Directions for this task —
Copy the entries that appear below in full, leaving out any picture among them.

Records shown —

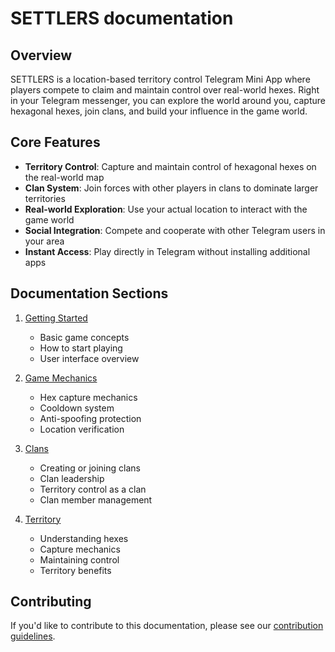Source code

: # SETTLERS documentation

## Overview

SETTLERS is a location-based territory control Telegram Mini App where players compete to claim and maintain control over real-world hexes. Right in your Telegram messenger, you can explore the world around you, capture hexagonal hexes, join clans, and build your influence in the game world.

## Core Features

- **Territory Control**: Capture and maintain control of hexagonal hexes on the real-world map
- **Clan System**: Join forces with other players in clans to dominate larger territories
- **Real-world Exploration**: Use your actual location to interact with the game world
- **Social Integration**: Compete and cooperate with other Telegram users in your area
- **Instant Access**: Play directly in Telegram without installing additional apps

## Documentation Sections

1. [Getting Started](./getting-started.md)

   - Basic game concepts
   - How to start playing
   - User interface overview

2. [Game Mechanics](./game-mechanics.md)

   - Hex capture mechanics
   - Cooldown system
   - Anti-spoofing protection
   - Location verification

3. [Clans](./clan-system.md)

   - Creating or joining clans
   - Clan leadership
   - Territory control as a clan
   - Clan member management

4. [Territory](./territory-system.md)

   - Understanding hexes
   - Capture mechanics
   - Maintaining control
   - Territory benefits


## Contributing

If you'd like to contribute to this documentation, please see our [contribution guidelines](./contributing.md).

Written response —
Source code

: # SETTLERS documentation

## Overview

SETTLERS is a location-based territory control Telegram Mini App where players compete to claim and maintain control over real-world hexes. Right in your Telegram messenger, you can explore the world around you, capture hexagonal hexes, join clans, and build your influence in the game world.

## Core Features

- **Territory Control**: Capture and maintain control of hexagonal hexes on the real-world map
- **Clan System**: Join forces with other players in clans to dominate larger territories
- **Real-world Exploration**: Use your actual location to interact with the game world
- **Social Integration**: Compete and cooperate with other Telegram users in your area
- **Instant Access**: Play directly in Telegram without installing additional apps

## Documentation Sections

1. [Getting Started](./getting-started.md)

   - Basic game concepts
   - How to start playing
   - User interface overview

2. [Game Mechanics](./game-mechanics.md)

   - Hex capture mechanics
   - Cooldown system
   - Anti-spoofing protection
   - Location verification

3. [Clans](./clan-system.md)

   - Creating or joining clans
   - Clan leadership
   - Territory control as a clan
   - Clan member management

4. [Territory](./territory-system.md)

   - Understanding hexes
   - Capture mechanics
   - Maintaining control
   - Territory benefits


## Contributing

If you'd like to contribute to this documentation, please see our [contribution guidelines](./contributing.md).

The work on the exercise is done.